Primates’ retinal ganglion cells receive visual info from photoreceptors that they then transmit from the eye to the brain. But not all cells are created equal — an estimated 80% operate at low frequency and recognize fine details, while about 20% respond to swift changes. This biological dichotomy inspired scientists at Facebook AI Research to pursue what they call SlowFast. It’s a machine learning architecture for video recognition that they claim achieves “strong performance” for both action classification and detection in footage.

An implementation in Facebook’s PyTorch framework — PySlowFast — is available on GitHub, along with trained models.

As the research team points out in a preprint paper, slow motions occur statistically more often than fast motions, and the recognition of semantics like colors, textures, and lighting can be refreshed slowly without compromising accuracy. On the other hand, it’s beneficial to analyze performed motions — like clapping, waving, shaking, walking, or jumping — at a high temporal resolution (i.e., using a greater number of frames), because they evolve faster than their subject identities.

That’s where SlowFast comes in. It comprises two pathways, one of which operates at a low frame rate and slow refreshing speed optimized to capture information given by a few images or sparse frames.

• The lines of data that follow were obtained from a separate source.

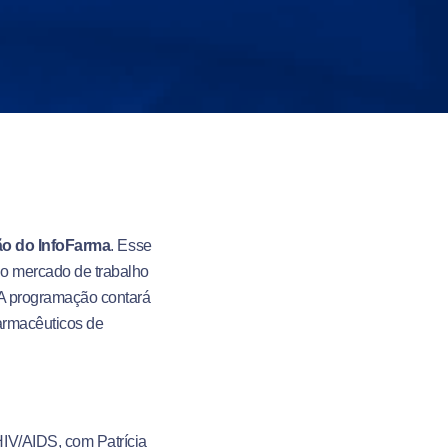
ção do InfoFarma
. Esse
no mercado de trabalho
. A programação contará
farmacêuticos de
IV/AIDS, com Patrícia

In contrast, the other pathway captures rapidly changing motion with a fast refreshing speed and high temporal resolution.

Facebook SlowFast AI

Above: Facebook’s SlowFast classifying a video.

Image Credit: Facebook

The researchers assert that by treating the raw video at different temporal rates, SlowFast allows its two pathways to develop their own video modeling expertise. The slower path becomes better at recognizing static areas in the frame that don’t change or that change slowly, while the faster path learns to reliably suss out actions in dynamic areas.

The information of the two pathways is fused, such that data from the fast pathway is fed into the slow pathway via lateral connections throughout the network. This allows the slow pathway to become aware of the results from the fast pathway, and it allows the results to be concatenated into a fully connected classification layer.

To evaluate SlowFast’s performance, the team tested the model on two popular data sets: DeepMind’s Kinetics-400 and Google’s AVA. The former includes short 10-second scenes from hundreds of thousands of YouTube videos, with 400 categories of human actions represented in at least 400 videos. On the other hand, AVA includes 430 15-minute annotated YouTube videos with 80 annotated visual actions.

SlowFast achieved state-of-the-art results on both data sets, surpassing the best top-1 score in Kinetics-400 by 5.1% (79.0% versus 73.9%) and the best top-5 score by 2.7% (93.6% versus 90.9%). It also achieves a median average precision of 28.3 (mAP) on AVA (a substantial improvement on the state-of-the-art of 21.9 mAP). Interestingly, but perhaps unsurprisingly, the paper’s coauthors note that the compute cost of the slow pathway was 4 times larger than that of the fast pathway.

“We hope that this SlowFast concept will foster further research in video recognition … [We’ve demonstrated that] the Fast pathway can be made very lightweight by reducing its channel capacity, yet can learn useful temporal information for video recognition,” wrote the researchers. “The time axis is a special dimension. This paper has investigated an architecture design that contrasts the speed along this axis.”